■ Available records ■
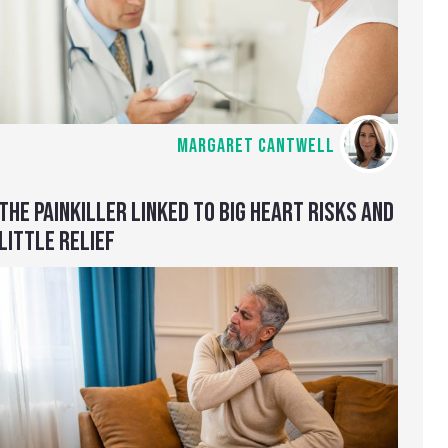
MARGARET CANTWELL
THE PAINKILLER LINKED TO BIG HEART RISKS AND
LITTLE RELIEF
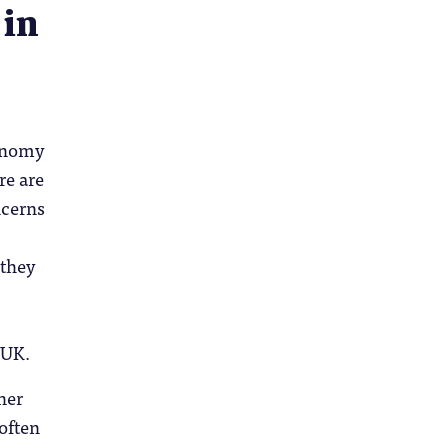
 in
conomy
re are
ncerns
 they
 UK.
her
 often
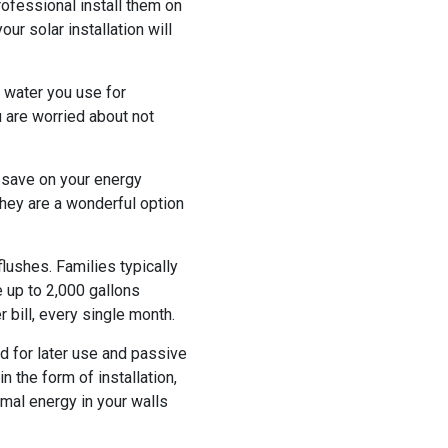
rofessional install them on
ur solar installation will
e water you use for
u are worried about not
ps save on your energy
they are a wonderful option
 flushes. Families typically
 up to 2,000 gallons
 bill, every single month.
d for later use and passive
n the form of installation,
mal energy in your walls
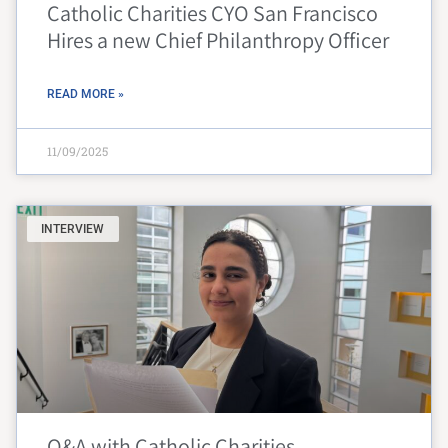
Catholic Charities CYO San Francisco
Hires a new Chief Philanthropy Officer
READ MORE »
11/09/2025
INTERVIEW
Q&A with Catholic Charities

■ Prompt ■
Of the lines in the listing above, count those containing the word "your", and state the count alone.

■ Answer to the problem ■
2